# S&W 469 Project



## Sharps40 (Feb 17, 2014)

Here it is.  One of two handguns I'm feeling a need to put hands on.  The other is a flat latch in need of shim and blue but it will be second.  Firstest in the gate is the slide for this semiauto.  

Frame anodizing is in fair shape, better than 90% so I intend to leave it alone....I'm not interested in coatings and paint as they will wear away much faster than the anodizing and given this is a mid 80's handgun, it still looking pretty good in blackened alloy.

But the slide and controls are suffering from thin blue and turning plumb in places.  There's a couple of scuffs and dings that could stand polishing out so, for sure, the top half gets rust blued....after a function test.

The guts look great...no signs of happy boys with files or stones and nothing in the way of galling between the steel slide and the alloy frame.  The action is slick, trigger is long but easy to stage and breaks clean.  

I suspect I should pop for new springs from Wolff.....these factory springs are a mite old now.   But, everything passes safety and function checks, including the halfnotch recall so I don't expect any surprizes at the range...other than going from double action first shot to single action second and the decocker.  But, if the granddaughter likes this one, its hers at 21 years...so....

A rust blue on the top end and controls.  

Clean up dings/dents in slide and rear sight.

Respring as needed.

Perhaps groove the flat top of the slide and the rear face as well to eliminate glare.

For now, even though I immediately got them dirty, the brand spankin New Old Stock Smith and Wesson grips look and fit great and certaintly better than the cracked originals.


----------



## Sharps40 (Feb 17, 2014)

I just file tested the slide.....sing went the file across the surface.  More than hard, all over too.  So, I think instead of grooving the top flat and rear face of the slide, I'll matt these areas down during the polishing phase....50 to 80g draw fileing should provide a nice matted non glare surface....rest of the slide will get a finer polish.


----------



## Sharps40 (Feb 17, 2014)

Well, at least we know the 469 slide is hardened all over like Colts 1911 slides....not spot hardened like the off shore 1911s made in dimly lighted sweat shops by the lil bald midget ladies with tiny hammers forging em outta old Texas Loan Star steel beer cans.


----------



## Sharps40 (Feb 22, 2014)

Lets improve the front sight.  But, lets work with Momma Smith gave us.  A tiny nub of front sight, .180" high and .150" wide....and durn near harder than my drill bits!

Plunging straight into the front sight, drilling nearly to the bottom of the sight and slightly wider than the slot I want to finish up with (trying for a mechanical lock later).  Then some work with hacksaw blades and a touch up, carefully mind ya, with a cutting disc on a dremel....the front sight nub is now slotted.....two wings and a nice clean slit right up the middle...






Gentle heat is applied to the sight and a spare light pipe from a shotgun project and a blob of bright red plastic flowed, pressed and molded into the newly formed slot.






After things cool down a bit of gentle sanding thru 400g wet and some polishing with motorcycle face shield polisherupper and if it survives being blued and then survives shooting, I'll call it a success.  But for now, I can't push it out of the slot, no matter how hard I polish it or press it with my fingernails.  I think it'll stay there.

### Source information:
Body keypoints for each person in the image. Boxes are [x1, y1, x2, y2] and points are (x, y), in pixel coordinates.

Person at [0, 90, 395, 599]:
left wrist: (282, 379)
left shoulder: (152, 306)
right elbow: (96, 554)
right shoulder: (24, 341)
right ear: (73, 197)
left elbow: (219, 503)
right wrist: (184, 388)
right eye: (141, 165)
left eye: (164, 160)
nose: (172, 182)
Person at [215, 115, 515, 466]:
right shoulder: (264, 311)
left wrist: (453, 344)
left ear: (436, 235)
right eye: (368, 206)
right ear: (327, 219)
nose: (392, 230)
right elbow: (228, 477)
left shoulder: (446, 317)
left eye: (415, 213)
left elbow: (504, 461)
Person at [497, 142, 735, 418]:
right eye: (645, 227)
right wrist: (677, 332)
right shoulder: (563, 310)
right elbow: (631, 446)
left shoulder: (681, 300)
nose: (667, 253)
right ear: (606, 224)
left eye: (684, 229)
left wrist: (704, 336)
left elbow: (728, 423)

### Task description:
Copy out the portion of the S&W 469 project thread between "Plunging straight into" and "up the middle...", inclusive, word for word.

### Expected answer:
Plunging straight into the front sight, drilling nearly to the bottom of the sight and slightly wider than the slot I want to finish up with (trying for a mechanical lock later).  Then some work with hacksaw blades and a touch up, carefully mind ya, with a cutting disc on a dremel....the front sight nub is now slotted.....two wings and a nice clean slit right up the middle...